Young Eyes are Watching

 In Blog, CEO's blog

Written by ELBA CEO Ian Parkes

ELBA is from, and serves one of the most, diverse communities in the country – if not the world. We have been proud to talk about how our communities here reach out across an interconnected global community. Despite the quarantines and barriers thrown up by the Coronavirus, we have remained connected to each other via the internet, social media, and our common humanity. At a time when black people here in the UK were already deeply concerned about the differential impact of the Virus on their health, and on their livelihoods, now comes the news from the USA about the latest unlawful killing of a black man in police hands, George Floyd. 

Speaking as a white man, I can say you don’t have to be black to feel a sense of outrage. Everyone can understand the injustice. But can those like me who are not from the black community really understand the hurt and anger felt by our friends, neighbours and fellow citizens.  Speaking to my colleagues this morning, that’s the overwhelming emotion I see in their eyes – hurt, a loss of hope, a backward step. Maybe we cannot truly appreciate that – but we can stand in solidarity and we can bear witness.

We all want to give children and young people hope. We all want to help them believe that the world can be better, that there will be increasing equality and justice for everyone. Small steps are achieved, here and abroad. And now this. We are catapulted back decades in one week – a stark reminder that perhaps there has been less progress than we think.

The impact of this moment in our history on children and young people should concern us all most. Inequality and injustice both leave scars. Sometimes the wounds are so deep that they remain open. Young people look and consider the world in which they are growing up. They will judge us on how we answer the questions about why black people are impacted more by such heinous acts and on how we react to the pernicious sense of injustice, as shown by the case of George Floyd.

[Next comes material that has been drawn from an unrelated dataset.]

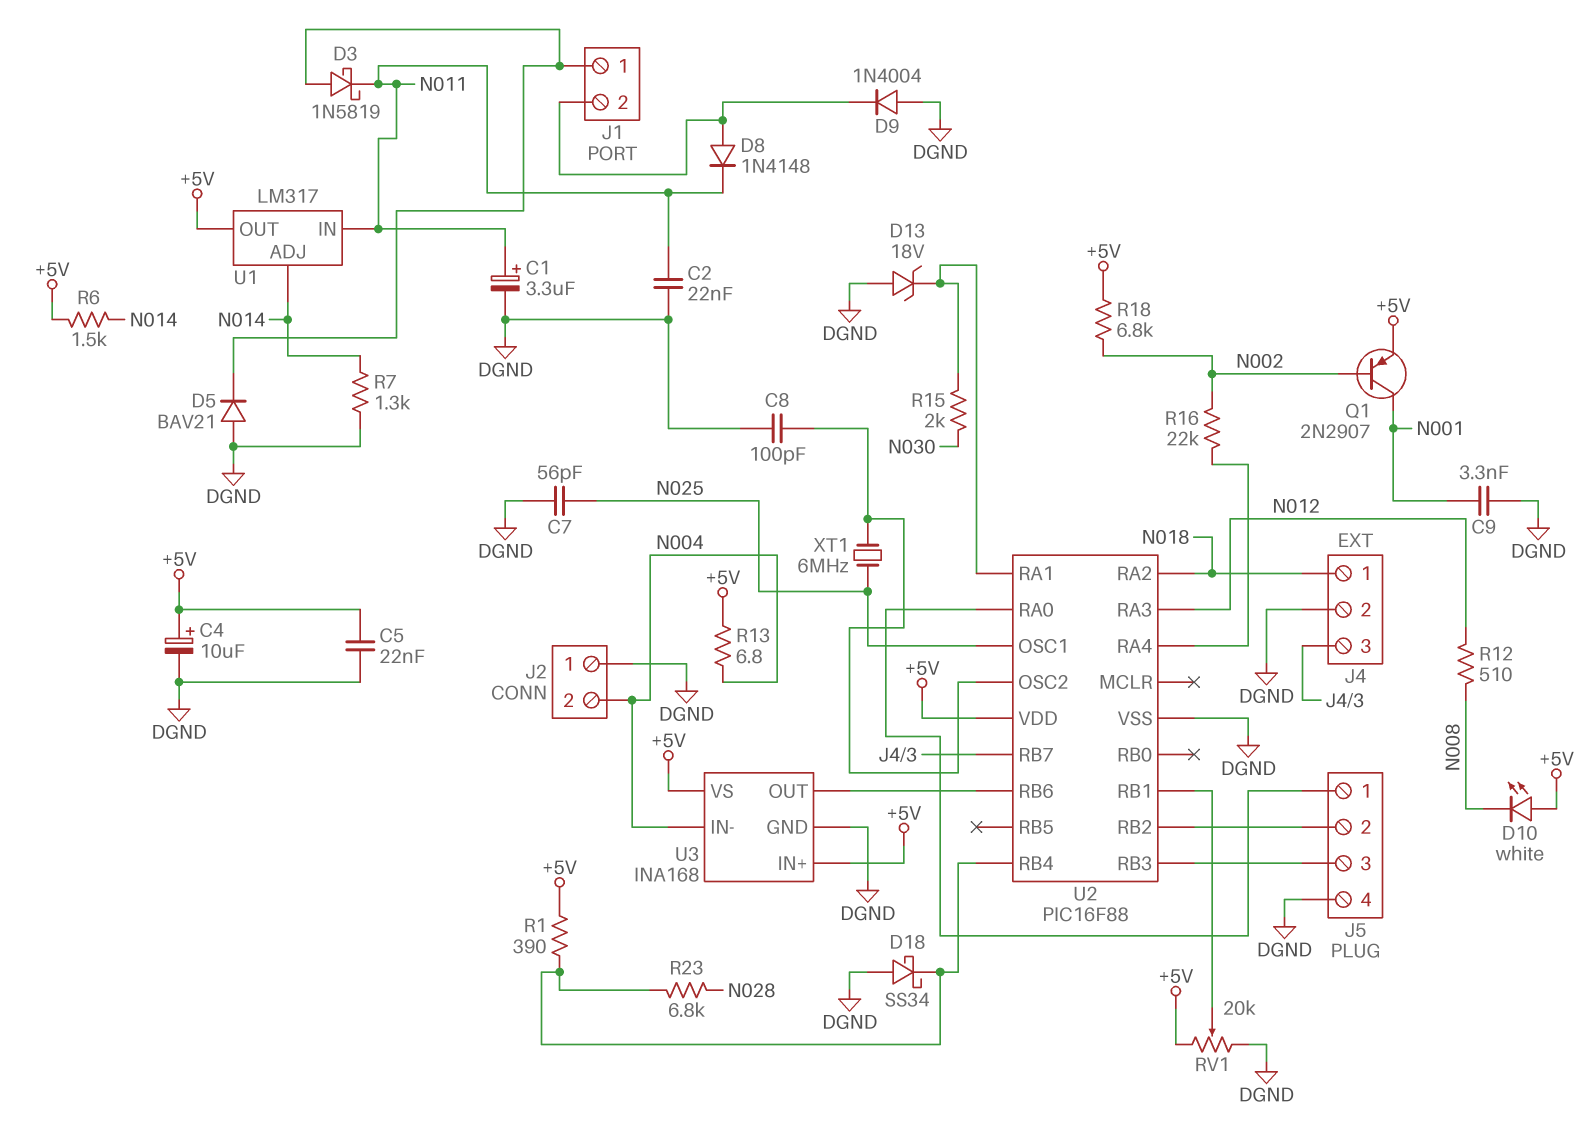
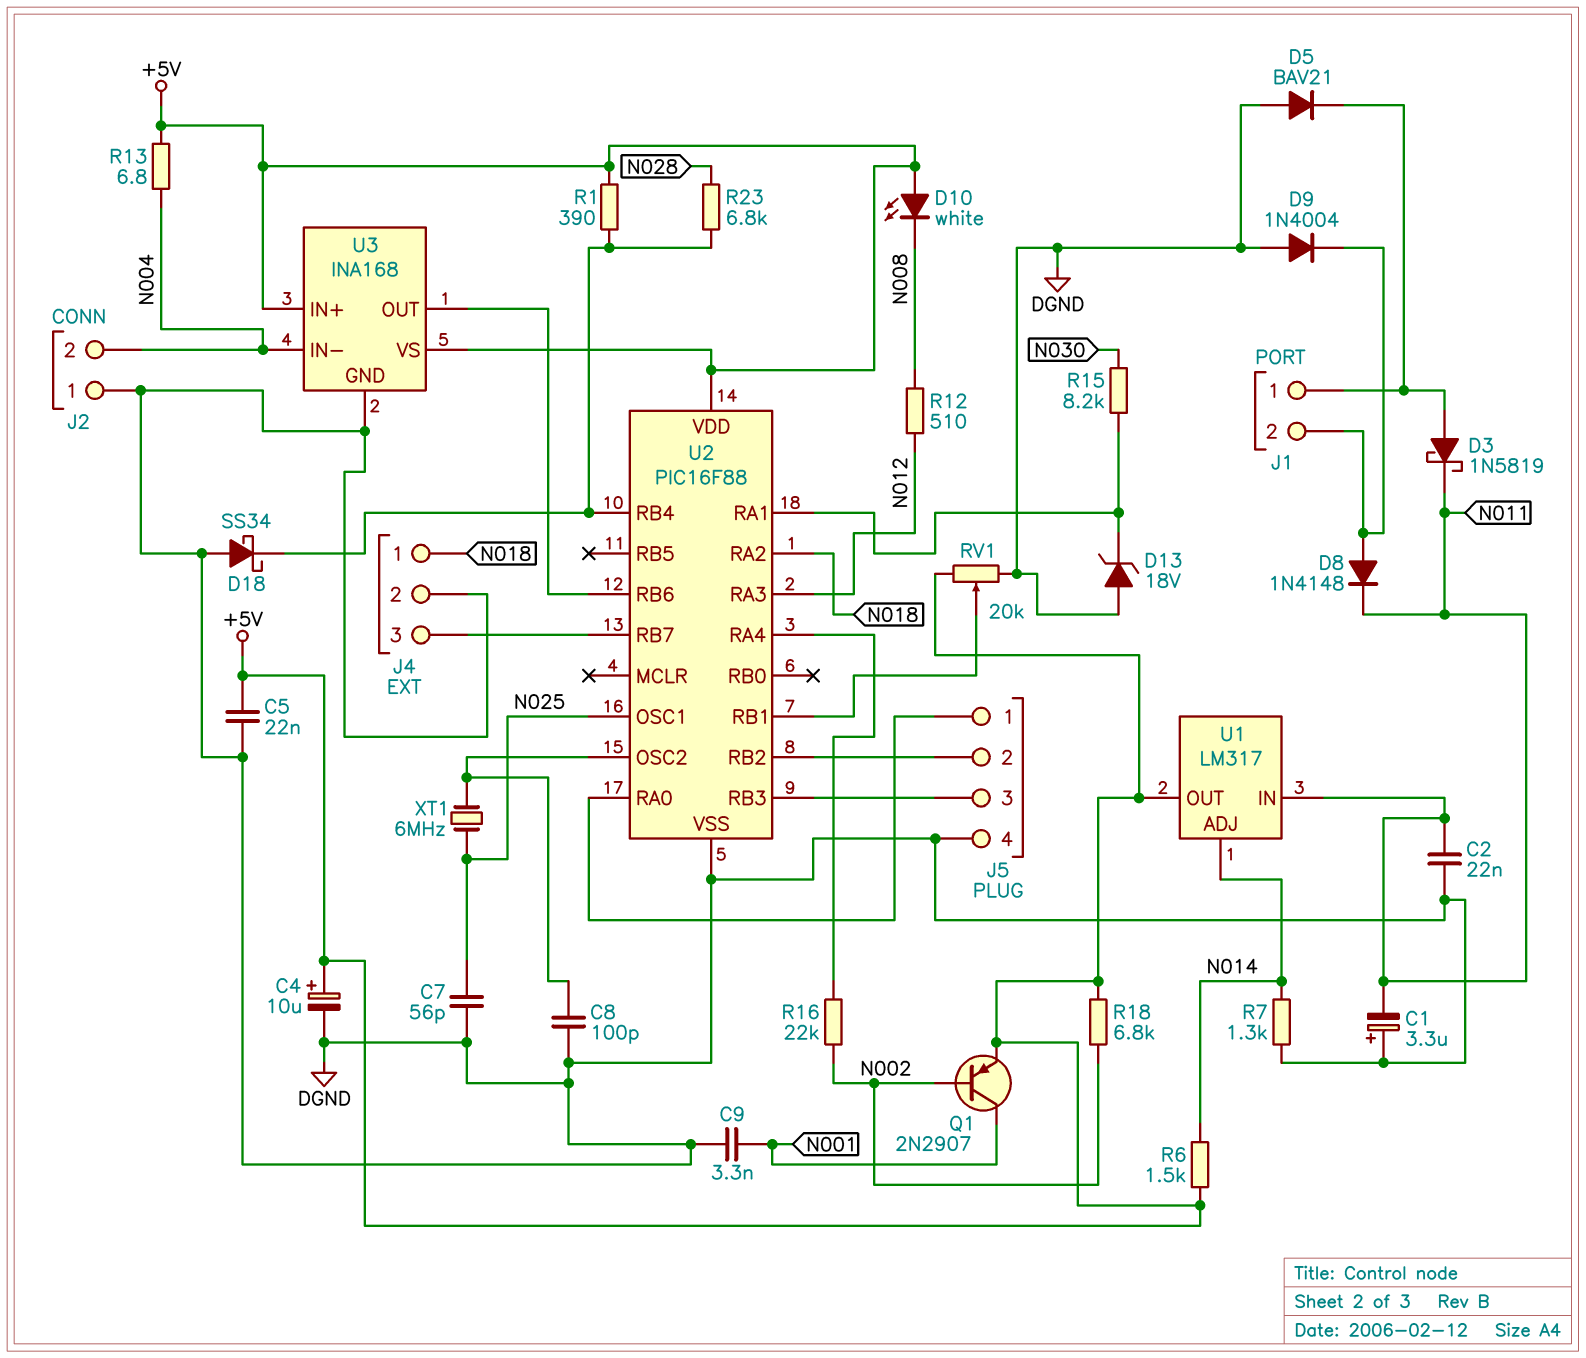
C1: 3.3uF (plus N011, minus DGND) -> 3.3uF (plus DGND, minus N011)
R15: 2k (N030, U2/RA1) -> 8.2k (N030, U2/RA1)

We, the collection of charities, grassroots organisations, businesses, civic bodies and people that comprises the ELBA family, will continue to work with children and young people, to give them hope. We will continue to bolster any organisation that’s tackling inequality wherever we can and we will try to make sure young voices are heard. 

We need all our leaders to stand up and say we will not turn our back on progress. Hopelessness and hate have no room in today’s society. We will continue to campaign and fight for equality.  Young eyes are watching.